Heyer explained that many surgically transformed men and women suffer from a complex number of sexual, emotional, psychiatric and psychological comorbid disorders such as autogynephilia, dissociative disorders like schizophrenia, body dysmorphic disorder, and a host of other undiagnosed disorders that were not resolved by the recommended therapy of changing genders.
Heyer spoke from his own experience as he explained that if such disorders were considered and treated adequately, sexual transitioning would probably be greatly reduced. The role of these “comorbid” conditions tends to surface later as trans individuals begin to question their decision to transition to the opposite sex.
“We find this out from the ‘regretters,’” Heyer said. “We don’t find it out early on. We find it out afterward when they’re seeking help … and we find out that these comorbid disorders existed early on.”

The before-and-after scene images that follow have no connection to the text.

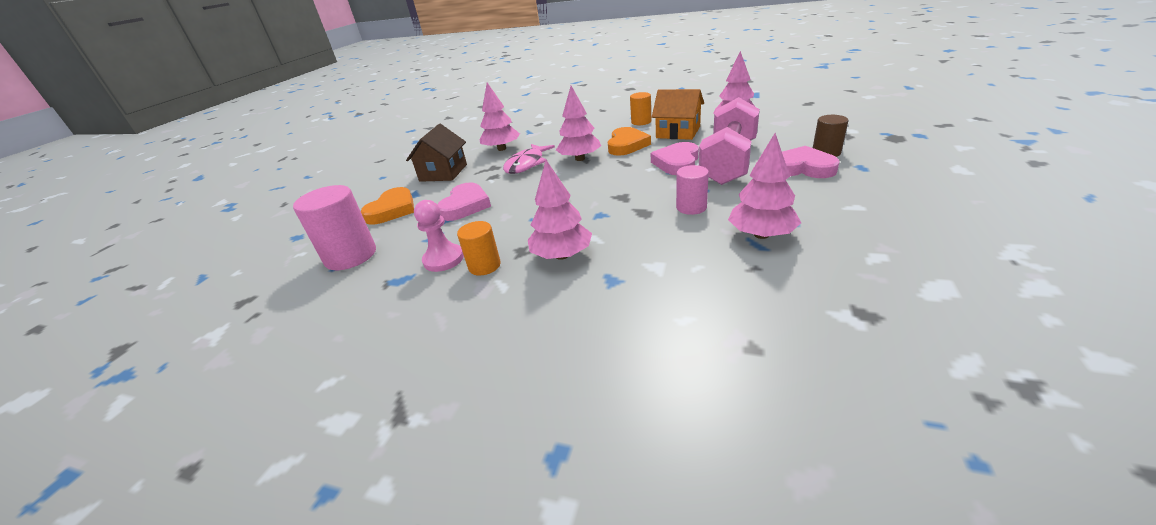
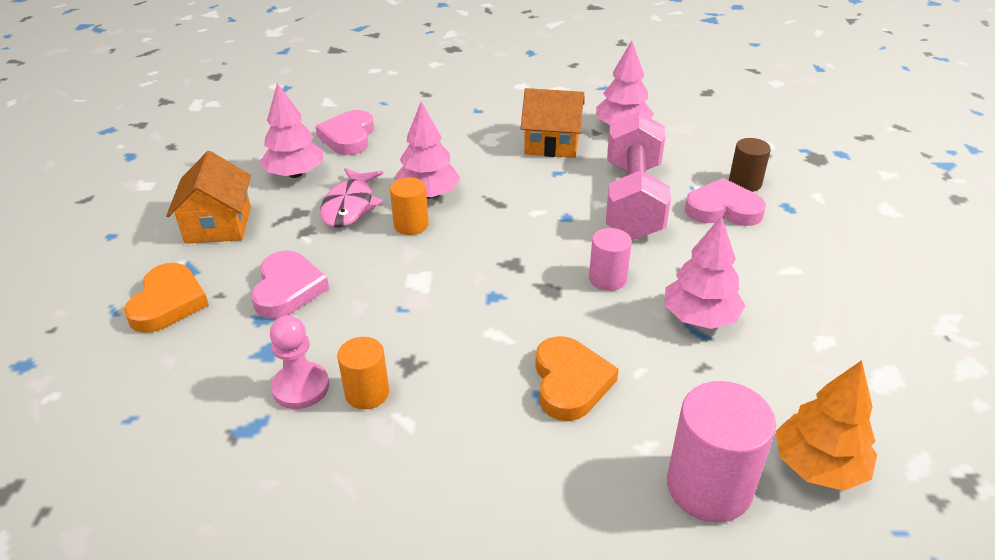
camera: 20 degrees left, 5 degrees up
(351, 256) = (145, 393): pink cylinder -> pink cylinder (709, 487)
(443, 173) = (218, 225): brown house -> orange house
(562, 255) = (467, 367): pink tree -> none
(626, 145) = (487, 167): orange heart -> orange heart (570, 382)
(641, 122) = (493, 121): orange cylinder -> orange cylinder (411, 225)
(677, 163) = (567, 201): pink heart -> pink heart (348, 137)
(849, 353) = (818, 466): none -> orange tree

A significant body of evidence now shows that “affirming” gender confusion carries serious harms, especially when done with impressionable children who lack the mental development, emotional maturity, and life experience to consider the long-term ramifications of the decisions being pushed on them or full knowledge about the long-term effects of life-altering, physically transformative, and often irreversible surgical and chemical procedures.
Studies find that more than 80 percent of children suffering gender dysphoria outgrow it on their own by late adolescence, and that “transition” procedures fail to resolve gender-confused individuals’ heightened tendency to engage in self-harm and suicide – and even exacerbate it, including by reinforcing their confusion and neglecting the actual root causes of their mental strife.